In the entries below, count the lines that contain the word "there" and give only that number.

------------

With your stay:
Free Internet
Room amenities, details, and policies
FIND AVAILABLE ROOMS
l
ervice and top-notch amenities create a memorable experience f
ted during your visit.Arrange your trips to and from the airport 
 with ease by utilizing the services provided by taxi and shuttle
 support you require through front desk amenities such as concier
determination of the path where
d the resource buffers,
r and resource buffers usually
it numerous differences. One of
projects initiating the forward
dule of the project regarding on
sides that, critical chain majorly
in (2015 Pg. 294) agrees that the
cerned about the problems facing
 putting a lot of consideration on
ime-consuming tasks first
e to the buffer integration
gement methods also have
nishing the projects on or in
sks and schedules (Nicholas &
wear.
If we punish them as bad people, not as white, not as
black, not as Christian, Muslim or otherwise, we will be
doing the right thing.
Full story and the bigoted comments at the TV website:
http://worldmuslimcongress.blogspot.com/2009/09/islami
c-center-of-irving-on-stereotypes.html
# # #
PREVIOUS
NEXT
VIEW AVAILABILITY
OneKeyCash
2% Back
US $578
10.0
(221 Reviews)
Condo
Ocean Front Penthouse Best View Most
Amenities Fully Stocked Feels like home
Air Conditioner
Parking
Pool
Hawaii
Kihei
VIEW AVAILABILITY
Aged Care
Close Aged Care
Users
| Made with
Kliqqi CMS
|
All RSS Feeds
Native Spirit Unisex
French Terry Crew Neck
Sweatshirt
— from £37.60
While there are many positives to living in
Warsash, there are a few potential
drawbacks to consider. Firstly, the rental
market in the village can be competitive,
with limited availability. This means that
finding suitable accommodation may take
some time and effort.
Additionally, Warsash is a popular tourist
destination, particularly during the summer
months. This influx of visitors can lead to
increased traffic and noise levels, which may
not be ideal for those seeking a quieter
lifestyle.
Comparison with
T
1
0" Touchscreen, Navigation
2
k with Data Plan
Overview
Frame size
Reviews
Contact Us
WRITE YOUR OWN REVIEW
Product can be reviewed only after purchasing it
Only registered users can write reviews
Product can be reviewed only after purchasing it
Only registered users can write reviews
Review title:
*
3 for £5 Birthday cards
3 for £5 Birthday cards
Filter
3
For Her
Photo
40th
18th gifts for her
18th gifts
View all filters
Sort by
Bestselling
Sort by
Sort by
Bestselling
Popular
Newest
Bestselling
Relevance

------------

▸ OUTPUT: 2